La nuit fut mauvaise. La fièvre et le délire s’emparèrent du pauvre garçon. Tombé dans une rivière de feu, il faisait des efforts surhumains pour en sortir ; mais au moment où il saisissait la berge, des bœufs furieux le rejetaient à coups de cornes dans la fournaise. Ce ne fut qu’au bout de quarante-huit heures que Michel revint à lui. Il se leva et voulut boire. Avait-il dans sa fièvre épuisé sa provision d’eau ? L’avait-il renversée ? Pas une goutte n’en restait. Colas était tout languissant, le bouvreuil de Cyprienne était mort de soif. Il fit fondre de la neige et but à longues gorgées. Tous, à Sarraz et à Alaise, vantaient son dévouement héroïque ; personne ne venait s’assurer s’il était mort ou vivant.

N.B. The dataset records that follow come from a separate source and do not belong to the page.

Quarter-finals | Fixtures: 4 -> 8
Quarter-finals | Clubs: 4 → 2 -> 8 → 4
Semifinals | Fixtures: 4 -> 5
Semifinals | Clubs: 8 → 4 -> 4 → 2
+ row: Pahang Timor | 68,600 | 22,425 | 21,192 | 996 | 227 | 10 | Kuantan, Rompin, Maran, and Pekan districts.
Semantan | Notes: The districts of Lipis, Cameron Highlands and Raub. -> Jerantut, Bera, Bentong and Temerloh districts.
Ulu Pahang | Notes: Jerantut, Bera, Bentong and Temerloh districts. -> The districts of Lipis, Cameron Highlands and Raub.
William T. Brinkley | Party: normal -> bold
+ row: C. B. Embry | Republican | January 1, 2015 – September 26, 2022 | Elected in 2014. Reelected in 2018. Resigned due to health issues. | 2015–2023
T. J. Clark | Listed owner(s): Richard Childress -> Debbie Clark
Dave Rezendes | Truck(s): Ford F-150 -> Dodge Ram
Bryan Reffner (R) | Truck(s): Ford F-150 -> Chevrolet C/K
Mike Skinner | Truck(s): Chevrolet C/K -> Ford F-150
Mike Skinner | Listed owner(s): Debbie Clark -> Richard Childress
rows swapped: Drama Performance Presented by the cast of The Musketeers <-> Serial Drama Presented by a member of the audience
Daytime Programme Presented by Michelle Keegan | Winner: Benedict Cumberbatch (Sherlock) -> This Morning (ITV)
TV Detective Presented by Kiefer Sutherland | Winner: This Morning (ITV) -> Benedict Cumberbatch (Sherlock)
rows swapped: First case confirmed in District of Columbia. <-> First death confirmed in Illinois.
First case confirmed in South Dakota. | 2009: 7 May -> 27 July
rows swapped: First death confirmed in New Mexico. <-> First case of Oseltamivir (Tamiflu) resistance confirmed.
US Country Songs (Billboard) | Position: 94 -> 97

La fermière dont il avait sauvé le bétail était absorbée par mille soins, et les autres habitans ne songeaient pas qu’il pût avoir besoin d’eux. Au bout de quelques jours, la pauvre femme commença cependant à s’inquiéter de n’avoir point de nouvelles de celui qu’elle appelait son sauveur, et elle envoya ses fils au Fori. Ils trouvèrent Michel dans un état de faiblesse extrême et presque sans connaissance. Un jour plus tard, et le pauvre garçon mourait de faim et de froid. Le même soir, la bonne femme s’asseyait au chevet du malade, et tout péril était bientôt écarté par ses soins vraiment maternels, secondés par la vigoureuse constitution du charbonnier. Le printemps approchait ; ses premiers souffles favorisèrent la convalescence du jeune homme et lui versèrent promptement de nouvelles forces.

[...]
 

Le Paysan d’Alaise, Récit jurassien
Revue des Deux Mondes2e période, tome 36 (p. 371-404).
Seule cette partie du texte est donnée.